## What you have to do
Please lay out every line of the items below as a JSON list of strings, with one string per line and any blank lines left out.

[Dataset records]

—————

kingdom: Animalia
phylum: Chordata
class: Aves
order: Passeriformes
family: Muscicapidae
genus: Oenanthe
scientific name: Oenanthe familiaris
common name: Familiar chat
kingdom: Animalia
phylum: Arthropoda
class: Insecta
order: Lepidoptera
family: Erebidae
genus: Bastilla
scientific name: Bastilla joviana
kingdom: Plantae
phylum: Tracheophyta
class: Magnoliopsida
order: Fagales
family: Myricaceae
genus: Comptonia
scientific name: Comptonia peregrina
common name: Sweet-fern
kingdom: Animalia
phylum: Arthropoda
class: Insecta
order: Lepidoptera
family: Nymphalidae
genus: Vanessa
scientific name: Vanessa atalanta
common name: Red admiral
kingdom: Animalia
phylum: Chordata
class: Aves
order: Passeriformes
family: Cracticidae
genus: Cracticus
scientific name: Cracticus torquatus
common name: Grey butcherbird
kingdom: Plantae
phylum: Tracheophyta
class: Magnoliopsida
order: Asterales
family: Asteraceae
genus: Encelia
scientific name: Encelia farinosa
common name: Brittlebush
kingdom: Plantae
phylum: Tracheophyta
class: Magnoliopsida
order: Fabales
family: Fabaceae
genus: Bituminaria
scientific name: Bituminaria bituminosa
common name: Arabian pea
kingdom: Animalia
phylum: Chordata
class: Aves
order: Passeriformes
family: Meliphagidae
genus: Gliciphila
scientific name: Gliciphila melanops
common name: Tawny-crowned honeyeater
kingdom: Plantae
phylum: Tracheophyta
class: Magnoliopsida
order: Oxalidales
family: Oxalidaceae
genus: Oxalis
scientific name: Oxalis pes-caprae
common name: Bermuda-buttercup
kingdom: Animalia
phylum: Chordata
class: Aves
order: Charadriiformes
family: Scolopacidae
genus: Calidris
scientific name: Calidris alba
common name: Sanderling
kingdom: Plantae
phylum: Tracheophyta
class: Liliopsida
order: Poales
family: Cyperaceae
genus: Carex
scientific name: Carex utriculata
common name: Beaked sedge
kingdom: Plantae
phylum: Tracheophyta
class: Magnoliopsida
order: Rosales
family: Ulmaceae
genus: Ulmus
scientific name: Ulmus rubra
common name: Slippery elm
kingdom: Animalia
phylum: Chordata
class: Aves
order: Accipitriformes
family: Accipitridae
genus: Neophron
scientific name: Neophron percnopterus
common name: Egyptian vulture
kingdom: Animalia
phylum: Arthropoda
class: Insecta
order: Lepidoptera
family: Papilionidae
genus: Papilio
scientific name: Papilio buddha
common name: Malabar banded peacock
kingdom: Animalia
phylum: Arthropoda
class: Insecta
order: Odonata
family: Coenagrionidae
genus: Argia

—————

## Written response
[
  "kingdom: Animalia",
  "phylum: Chordata",
  "class: Aves",
  "order: Passeriformes",
  "family: Muscicapidae",
  "genus: Oenanthe",
  "scientific name: Oenanthe familiaris",
  "common name: Familiar chat",
  "kingdom: Animalia",
  "phylum: Arthropoda",
  "class: Insecta",
  "order: Lepidoptera",
  "family: Erebidae",
  "genus: Bastilla",
  "scientific name: Bastilla joviana",
  "kingdom: Plantae",
  "phylum: Tracheophyta",
  "class: Magnoliopsida",
  "order: Fagales",
  "family: Myricaceae",
  "genus: Comptonia",
  "scientific name: Comptonia peregrina",
  "common name: Sweet-fern",
  "kingdom: Animalia",
  "phylum: Arthropoda",
  "class: Insecta",
  "order: Lepidoptera",
  "family: Nymphalidae",
  "genus: Vanessa",
  "scientific name: Vanessa atalanta",
  "common name: Red admiral",
  "kingdom: Animalia",
  "phylum: Chordata",
  "class: Aves",
  "order: Passeriformes",
  "family: Cracticidae",
  "genus: Cracticus",
  "scientific name: Cracticus torquatus",
  "common name: Grey butcherbird",
  "kingdom: Plantae",
  "phylum: Tracheophyta",
  "class: Magnoliopsida",
  "order: Asterales",
  "family: Asteraceae",
  "genus: Encelia",
  "scientific name: Encelia farinosa",
  "common name: Brittlebush",
  "kingdom: Plantae",
  "phylum: Tracheophyta",
  "class: Magnoliopsida",
  "order: Fabales",
  "family: Fabaceae",
  "genus: Bituminaria",
  "scientific name: Bituminaria bituminosa",
  "common name: Arabian pea",
  "kingdom: Animalia",
  "phylum: Chordata",
  "class: Aves",
  "order: Passeriformes",
  "family: Meliphagidae",
  "genus: Gliciphila",
  "scientific name: Gliciphila melanops",
  "common name: Tawny-crowned honeyeater",
  "kingdom: Plantae",
  "phylum: Tracheophyta",
  "class: Magnoliopsida",
  "order: Oxalidales",
  "family: Oxalidaceae",
  "genus: Oxalis",
  "scientific name: Oxalis pes-caprae",
  "common name: Bermuda-buttercup",
  "kingdom: Animalia",
  "phylum: Chordata",
  "class: Aves",
  "order: Charadriiformes",
  "family: Scolopacidae",
  "genus: Calidris",
  "scientific name: Calidris alba",
  "common name: Sanderling",
  "kingdom: Plantae",
  "phylum: Tracheophyta",
  "class: Liliopsida",
  "order: Poales",
  "family: Cyperaceae",
  "genus: Carex",
  "scientific name: Carex utriculata",
  "common name: Beaked sedge",
  "kingdom: Plantae",
  "phylum: Tracheophyta",
  "class: Magnoliopsida",
  "order: Rosales",
  "family: Ulmaceae",
  "genus: Ulmus",
  "scientific name: Ulmus rubra",
  "common name: Slippery elm",
  "kingdom: Animalia",
  "phylum: Chordata",
  "class: Aves",
  "order: Accipitriformes",
  "family: Accipitridae",
  "genus: Neophron",
  "scientific name: Neophron percnopterus",
  "common name: Egyptian vulture",
  "kingdom: Animalia",
  "phylum: Arthropoda",
  "class: Insecta",
  "order: Lepidoptera",
  "family: Papilionidae",
  "genus: Papilio",
  "scientific name: Papilio buddha",
  "common name: Malabar banded peacock",
  "kingdom: Animalia",
  "phylum: Arthropoda",
  "class: Insecta",
  "order: Odonata",
  "family: Coenagrionidae",
  "genus: Argia"
]